Lines from the listing that hold the string "naddr" are what you should return.
(Beginning of Information shown)
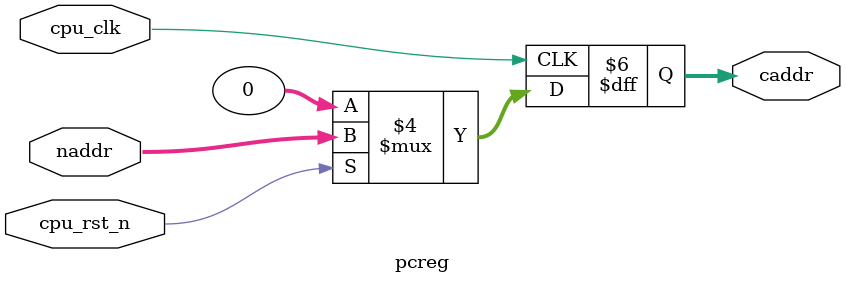
<source format=sv>
module pcreg(
    input  logic cpu_clk, // ÏµÍ³Ê±ÖÓ
    input  logic cpu_rst_n, // ÏµÍ³¸´Î»ÐÅºÅ
    input logic [31:0] naddr, // ÏÂÒ»ÌõÖ¸ÁîµÄµØÖ·
    output logic [31:0] caddr // µ±Ç°Ö¸ÁîµØÖ·
    );
        
    always_ff @(posedge cpu_clk) begin
        if(!cpu_rst_n) caddr <= 0;
        else caddr <= naddr;
    end
    
    
endmodule
</source>
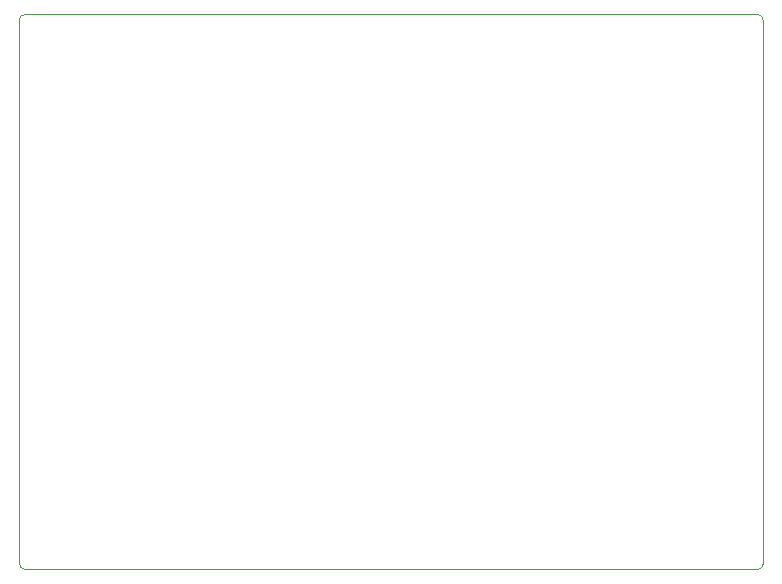
<source format=gbr>
G04 GENERATED BY PULSONIX 7.0 GERBER.DLL 4573*
%INHILLSTAR_50X30_EL_V1_0*%
%LNGERBER_BOARD*%
%FSLAX33Y33*%
%IPPOS*%
%LPD*%
%OFA0B0*%
%MOMM*%
%ADD346C,0.100*%
X0Y0D02*
D02*
D346*
X98528Y149837D02*
X160528D01*
G75*
G02X161028Y149337J-500*
G01*
Y103337*
G75*
G02X160528Y102837I-500*
G01*
X98528*
G75*
G02X98028Y103337J500*
G01*
Y149337*
G75*
G02X98528Y149837I500*
G01*
X0Y0D02*
M02*

</source>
(End of Information shown)
• Reply
    input logic [31:0] naddr, // ÏÂÒ»ÌõÖ¸ÁîµÄµØÖ·
        else caddr <= naddr;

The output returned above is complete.